Instructions to follow: Can you return the records below exactly as they stand, but only from the first line through the one with "Figure 1. Change"?

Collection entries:
• • • • •
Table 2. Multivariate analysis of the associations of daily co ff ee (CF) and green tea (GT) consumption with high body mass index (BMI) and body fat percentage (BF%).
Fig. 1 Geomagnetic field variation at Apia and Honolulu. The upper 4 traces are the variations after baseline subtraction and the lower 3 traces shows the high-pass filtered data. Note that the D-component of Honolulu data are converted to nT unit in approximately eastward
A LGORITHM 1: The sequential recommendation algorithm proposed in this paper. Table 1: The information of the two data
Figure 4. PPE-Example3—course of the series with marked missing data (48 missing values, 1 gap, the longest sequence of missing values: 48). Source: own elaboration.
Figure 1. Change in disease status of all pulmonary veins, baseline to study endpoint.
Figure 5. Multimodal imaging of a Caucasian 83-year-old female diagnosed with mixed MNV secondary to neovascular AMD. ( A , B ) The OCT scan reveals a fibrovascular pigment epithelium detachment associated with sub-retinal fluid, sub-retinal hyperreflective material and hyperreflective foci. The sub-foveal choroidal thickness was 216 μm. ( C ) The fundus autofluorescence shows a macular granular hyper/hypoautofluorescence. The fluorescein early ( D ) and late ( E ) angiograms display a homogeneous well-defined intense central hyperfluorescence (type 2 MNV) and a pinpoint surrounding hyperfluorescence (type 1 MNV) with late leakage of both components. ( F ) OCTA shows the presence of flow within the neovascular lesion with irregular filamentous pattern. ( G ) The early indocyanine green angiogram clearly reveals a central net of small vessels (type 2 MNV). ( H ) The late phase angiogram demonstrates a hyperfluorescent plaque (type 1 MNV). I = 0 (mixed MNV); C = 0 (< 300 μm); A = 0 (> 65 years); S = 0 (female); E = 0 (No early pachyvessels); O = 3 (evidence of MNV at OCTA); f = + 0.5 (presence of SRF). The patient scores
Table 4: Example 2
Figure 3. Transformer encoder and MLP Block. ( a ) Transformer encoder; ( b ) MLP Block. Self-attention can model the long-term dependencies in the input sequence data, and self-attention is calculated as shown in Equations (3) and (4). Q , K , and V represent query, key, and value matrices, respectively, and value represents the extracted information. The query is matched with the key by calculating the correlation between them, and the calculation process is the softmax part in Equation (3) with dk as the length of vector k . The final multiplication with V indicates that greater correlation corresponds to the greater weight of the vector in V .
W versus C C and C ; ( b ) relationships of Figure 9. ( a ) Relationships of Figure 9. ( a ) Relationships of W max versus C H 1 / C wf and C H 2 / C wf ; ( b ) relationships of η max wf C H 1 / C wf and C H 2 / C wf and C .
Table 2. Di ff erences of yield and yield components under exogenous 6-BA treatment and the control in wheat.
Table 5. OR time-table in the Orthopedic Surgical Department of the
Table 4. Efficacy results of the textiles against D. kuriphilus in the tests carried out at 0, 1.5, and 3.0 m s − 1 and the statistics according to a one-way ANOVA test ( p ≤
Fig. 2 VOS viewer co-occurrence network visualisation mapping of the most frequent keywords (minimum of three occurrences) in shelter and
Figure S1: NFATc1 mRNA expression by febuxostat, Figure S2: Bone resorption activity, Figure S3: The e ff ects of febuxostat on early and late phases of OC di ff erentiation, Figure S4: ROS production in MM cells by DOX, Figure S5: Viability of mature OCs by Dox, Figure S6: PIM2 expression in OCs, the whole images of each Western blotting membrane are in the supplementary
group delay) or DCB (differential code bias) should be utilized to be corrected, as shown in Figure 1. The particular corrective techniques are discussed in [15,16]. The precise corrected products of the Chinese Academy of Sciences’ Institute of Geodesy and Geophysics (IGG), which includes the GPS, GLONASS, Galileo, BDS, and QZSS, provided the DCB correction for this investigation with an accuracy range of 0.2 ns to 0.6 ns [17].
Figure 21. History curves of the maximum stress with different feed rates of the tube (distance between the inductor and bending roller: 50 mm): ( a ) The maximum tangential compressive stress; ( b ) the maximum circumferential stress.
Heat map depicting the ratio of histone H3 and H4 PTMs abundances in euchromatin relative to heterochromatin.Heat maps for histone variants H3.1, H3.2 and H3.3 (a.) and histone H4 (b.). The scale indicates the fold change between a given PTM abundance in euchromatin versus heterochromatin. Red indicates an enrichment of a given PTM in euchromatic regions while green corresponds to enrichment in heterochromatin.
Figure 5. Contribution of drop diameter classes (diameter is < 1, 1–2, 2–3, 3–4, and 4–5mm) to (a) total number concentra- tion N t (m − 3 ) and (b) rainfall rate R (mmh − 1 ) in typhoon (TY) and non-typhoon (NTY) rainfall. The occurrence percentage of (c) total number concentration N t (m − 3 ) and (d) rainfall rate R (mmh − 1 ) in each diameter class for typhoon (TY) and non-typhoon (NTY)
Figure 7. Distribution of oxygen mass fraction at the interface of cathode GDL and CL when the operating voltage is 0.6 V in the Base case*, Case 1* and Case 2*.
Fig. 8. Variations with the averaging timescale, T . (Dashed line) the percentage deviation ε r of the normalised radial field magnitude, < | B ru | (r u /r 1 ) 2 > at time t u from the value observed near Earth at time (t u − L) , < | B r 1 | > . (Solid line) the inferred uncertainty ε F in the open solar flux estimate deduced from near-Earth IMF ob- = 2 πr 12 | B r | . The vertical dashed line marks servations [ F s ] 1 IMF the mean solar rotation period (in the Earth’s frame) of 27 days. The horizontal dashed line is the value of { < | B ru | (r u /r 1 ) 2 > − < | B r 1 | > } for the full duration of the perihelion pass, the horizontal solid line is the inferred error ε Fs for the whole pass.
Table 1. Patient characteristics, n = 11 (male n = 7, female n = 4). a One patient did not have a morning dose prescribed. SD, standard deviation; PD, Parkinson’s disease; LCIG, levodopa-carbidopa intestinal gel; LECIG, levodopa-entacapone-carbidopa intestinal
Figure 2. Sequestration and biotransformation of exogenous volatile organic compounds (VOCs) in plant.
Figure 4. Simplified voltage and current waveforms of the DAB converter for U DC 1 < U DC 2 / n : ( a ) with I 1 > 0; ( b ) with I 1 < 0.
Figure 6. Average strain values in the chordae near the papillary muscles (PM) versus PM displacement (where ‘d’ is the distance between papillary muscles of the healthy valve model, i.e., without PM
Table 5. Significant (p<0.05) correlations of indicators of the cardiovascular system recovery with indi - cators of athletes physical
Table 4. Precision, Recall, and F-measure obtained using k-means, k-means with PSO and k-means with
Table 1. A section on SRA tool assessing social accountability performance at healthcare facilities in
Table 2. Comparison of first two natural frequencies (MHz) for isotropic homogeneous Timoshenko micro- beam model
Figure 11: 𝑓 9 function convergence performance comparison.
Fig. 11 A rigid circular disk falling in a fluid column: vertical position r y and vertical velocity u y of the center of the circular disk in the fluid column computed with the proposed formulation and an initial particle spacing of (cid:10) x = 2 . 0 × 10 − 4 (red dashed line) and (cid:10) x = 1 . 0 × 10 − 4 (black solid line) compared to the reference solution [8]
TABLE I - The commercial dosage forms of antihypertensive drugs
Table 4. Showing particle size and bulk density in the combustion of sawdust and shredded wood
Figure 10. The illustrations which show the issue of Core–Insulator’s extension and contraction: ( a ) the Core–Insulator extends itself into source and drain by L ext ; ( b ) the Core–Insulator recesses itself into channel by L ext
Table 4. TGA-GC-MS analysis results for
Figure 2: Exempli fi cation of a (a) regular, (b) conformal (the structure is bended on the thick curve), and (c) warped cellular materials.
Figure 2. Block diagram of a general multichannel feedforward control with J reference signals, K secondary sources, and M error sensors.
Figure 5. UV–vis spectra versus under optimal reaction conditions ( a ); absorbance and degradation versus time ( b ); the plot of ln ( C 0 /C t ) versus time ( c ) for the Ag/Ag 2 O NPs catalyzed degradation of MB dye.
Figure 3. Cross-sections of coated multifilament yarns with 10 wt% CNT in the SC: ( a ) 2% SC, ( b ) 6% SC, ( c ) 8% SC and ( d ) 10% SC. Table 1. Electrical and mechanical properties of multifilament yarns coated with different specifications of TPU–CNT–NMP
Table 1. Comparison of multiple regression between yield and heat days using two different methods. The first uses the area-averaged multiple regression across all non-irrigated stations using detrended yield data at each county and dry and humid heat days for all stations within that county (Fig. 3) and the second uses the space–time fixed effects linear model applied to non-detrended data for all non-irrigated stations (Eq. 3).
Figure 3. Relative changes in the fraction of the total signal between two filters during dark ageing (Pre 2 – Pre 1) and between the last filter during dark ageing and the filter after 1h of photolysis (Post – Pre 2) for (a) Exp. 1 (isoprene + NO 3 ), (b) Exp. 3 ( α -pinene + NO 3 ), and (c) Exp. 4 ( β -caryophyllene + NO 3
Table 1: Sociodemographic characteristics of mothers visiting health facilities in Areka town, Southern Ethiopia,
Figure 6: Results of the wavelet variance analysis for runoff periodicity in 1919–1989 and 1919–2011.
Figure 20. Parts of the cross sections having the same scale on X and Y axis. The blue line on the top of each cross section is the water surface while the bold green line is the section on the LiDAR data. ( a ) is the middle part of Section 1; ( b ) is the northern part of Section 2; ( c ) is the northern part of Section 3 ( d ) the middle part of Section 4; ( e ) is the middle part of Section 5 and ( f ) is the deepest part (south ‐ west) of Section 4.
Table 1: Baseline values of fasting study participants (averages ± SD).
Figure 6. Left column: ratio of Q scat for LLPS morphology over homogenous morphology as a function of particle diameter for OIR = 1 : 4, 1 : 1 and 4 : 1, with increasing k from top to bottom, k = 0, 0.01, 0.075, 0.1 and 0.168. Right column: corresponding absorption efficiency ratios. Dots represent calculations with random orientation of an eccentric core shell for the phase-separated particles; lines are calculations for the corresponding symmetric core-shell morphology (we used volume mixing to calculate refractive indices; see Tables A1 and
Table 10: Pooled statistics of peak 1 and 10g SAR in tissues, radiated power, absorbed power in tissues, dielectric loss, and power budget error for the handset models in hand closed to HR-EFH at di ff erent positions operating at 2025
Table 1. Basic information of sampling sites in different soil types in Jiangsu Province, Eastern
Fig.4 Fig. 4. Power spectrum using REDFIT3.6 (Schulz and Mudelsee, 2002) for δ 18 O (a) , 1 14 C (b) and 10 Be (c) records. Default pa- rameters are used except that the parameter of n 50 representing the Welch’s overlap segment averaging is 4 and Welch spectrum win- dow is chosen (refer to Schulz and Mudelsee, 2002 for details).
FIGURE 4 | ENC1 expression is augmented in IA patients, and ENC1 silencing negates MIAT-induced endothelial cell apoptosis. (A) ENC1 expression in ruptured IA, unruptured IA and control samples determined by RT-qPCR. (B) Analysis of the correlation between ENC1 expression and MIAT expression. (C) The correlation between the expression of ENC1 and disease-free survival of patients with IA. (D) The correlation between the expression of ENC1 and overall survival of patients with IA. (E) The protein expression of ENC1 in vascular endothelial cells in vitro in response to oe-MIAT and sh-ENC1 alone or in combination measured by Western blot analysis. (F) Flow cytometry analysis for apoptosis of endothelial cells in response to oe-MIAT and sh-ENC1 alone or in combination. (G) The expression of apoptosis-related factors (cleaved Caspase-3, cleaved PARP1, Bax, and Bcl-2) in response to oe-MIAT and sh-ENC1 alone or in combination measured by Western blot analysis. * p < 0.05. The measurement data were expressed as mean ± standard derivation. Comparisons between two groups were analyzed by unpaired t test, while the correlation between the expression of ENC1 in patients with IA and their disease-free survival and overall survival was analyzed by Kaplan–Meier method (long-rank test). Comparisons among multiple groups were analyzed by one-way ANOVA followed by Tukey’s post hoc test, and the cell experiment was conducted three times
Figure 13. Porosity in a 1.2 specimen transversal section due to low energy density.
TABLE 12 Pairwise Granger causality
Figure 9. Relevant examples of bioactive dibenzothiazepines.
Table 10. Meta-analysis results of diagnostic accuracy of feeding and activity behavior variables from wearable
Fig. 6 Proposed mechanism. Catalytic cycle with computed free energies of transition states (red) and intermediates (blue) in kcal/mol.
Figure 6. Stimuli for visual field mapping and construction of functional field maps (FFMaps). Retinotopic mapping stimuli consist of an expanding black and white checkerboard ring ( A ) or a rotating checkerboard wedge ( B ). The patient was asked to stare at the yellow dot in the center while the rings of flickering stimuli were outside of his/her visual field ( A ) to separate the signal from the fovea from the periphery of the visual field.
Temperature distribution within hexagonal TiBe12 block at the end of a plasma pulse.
• • • • •
Solved exercise:
Table 2. Multivariate analysis of the associations of daily co ff ee (CF) and green tea (GT) consumption with high body mass index (BMI) and body fat percentage (BF%).
Fig. 1 Geomagnetic field variation at Apia and Honolulu. The upper 4 traces are the variations after baseline subtraction and the lower 3 traces shows the high-pass filtered data. Note that the D-component of Honolulu data are converted to nT unit in approximately eastward
A LGORITHM 1: The sequential recommendation algorithm proposed in this paper. Table 1: The information of the two data
Figure 4. PPE-Example3—course of the series with marked missing data (48 missing values, 1 gap, the longest sequence of missing values: 48). Source: own elaboration.
Figure 1. Change in disease status of all pulmonary veins, baseline to study endpoint.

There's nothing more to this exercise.